Got news from Rob Morton on Monday that over the weekend an artist whose work I’ve praised here on the blog passed away. Jeff Hanson was only 31 years old, and apparently died after taking a bad fall to a concrete floor in his new apartment. His music was sweet and beautiful, reminiscent of the late Elliott Smith (my old friend Darren from the Euclid Records days said of Hanson: “He was like the Elliott Smith you didn’t feel compelled to worry about.” If only…) but with a little less of the edge of lurking psychosis that fueled the sharpness of Smith’s music.
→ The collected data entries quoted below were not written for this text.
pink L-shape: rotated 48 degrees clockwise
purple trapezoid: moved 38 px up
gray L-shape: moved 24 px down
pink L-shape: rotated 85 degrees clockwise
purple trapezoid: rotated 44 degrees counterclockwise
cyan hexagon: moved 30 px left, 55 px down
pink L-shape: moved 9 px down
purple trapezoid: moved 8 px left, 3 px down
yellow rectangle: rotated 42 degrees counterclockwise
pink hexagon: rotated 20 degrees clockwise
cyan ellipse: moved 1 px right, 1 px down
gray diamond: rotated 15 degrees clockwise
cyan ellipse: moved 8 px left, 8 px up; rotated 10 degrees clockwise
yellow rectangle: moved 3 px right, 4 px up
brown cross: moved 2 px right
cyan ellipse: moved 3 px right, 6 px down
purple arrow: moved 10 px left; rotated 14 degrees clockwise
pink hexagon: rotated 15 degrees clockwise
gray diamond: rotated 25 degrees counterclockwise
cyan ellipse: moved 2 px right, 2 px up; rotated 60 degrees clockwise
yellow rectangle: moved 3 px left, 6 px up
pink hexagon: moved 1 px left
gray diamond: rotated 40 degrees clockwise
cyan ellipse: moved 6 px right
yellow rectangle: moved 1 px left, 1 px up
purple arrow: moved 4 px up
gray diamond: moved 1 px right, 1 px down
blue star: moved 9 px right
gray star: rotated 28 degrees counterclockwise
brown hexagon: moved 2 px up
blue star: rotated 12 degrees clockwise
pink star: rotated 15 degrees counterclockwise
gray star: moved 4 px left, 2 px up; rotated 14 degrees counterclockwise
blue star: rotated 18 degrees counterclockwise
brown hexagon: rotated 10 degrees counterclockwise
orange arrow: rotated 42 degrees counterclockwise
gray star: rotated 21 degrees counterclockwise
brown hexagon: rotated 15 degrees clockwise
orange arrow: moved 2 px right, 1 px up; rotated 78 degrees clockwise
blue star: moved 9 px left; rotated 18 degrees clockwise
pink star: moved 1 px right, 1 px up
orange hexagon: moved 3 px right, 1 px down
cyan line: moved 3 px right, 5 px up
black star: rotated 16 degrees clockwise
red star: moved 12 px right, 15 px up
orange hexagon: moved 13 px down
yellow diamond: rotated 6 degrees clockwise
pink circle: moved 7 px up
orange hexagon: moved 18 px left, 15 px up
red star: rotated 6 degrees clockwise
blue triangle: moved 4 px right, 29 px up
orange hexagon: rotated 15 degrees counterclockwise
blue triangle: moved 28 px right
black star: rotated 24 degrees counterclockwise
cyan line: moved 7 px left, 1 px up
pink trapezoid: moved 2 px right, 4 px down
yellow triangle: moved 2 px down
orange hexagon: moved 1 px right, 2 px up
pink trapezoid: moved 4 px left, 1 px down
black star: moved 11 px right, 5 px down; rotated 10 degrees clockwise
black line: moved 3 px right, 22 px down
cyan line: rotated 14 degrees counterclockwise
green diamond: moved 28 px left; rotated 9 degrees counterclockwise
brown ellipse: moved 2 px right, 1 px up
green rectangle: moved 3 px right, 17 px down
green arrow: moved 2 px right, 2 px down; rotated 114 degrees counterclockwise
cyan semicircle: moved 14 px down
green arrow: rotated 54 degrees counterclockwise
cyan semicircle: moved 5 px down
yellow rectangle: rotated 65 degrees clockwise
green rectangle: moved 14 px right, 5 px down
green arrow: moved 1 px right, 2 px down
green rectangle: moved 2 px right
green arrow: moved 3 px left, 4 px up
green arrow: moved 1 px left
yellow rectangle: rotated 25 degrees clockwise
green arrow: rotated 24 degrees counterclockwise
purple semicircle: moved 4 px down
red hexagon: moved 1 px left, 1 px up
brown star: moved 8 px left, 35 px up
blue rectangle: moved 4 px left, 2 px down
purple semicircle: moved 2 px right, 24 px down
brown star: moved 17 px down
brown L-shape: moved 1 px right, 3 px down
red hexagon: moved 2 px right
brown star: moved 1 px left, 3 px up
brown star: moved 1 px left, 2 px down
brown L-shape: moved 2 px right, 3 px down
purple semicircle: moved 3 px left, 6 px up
As incredible a talent as Jeff was, and as haunting as his voice was, what was even cooler was that the guy was a genuinely nice fellow. He wrote me an email or two over the years, and he and I threw down a couple of beers at a live show a year or so ago and he was also one of the funniest guys I’ve met in the industry. Like, really funny, in an effortless way. When I saw him play it was during football season and the Packers were making a nice run in Favre’s last season and he was mostly interested in *that*; guy loved The Pack. He was way too young to have left us, and while I guess we should be thankful for the wonderful body of work he left, I can’t help but think that he’d have continued to evolve as an artist and eventually find a much wider audience…and I feel very sad for the opportunity lost.
I’m getting tired of inscribing names into the Pop Narcotic Marble Index. Y’all take care of yourselves. Please?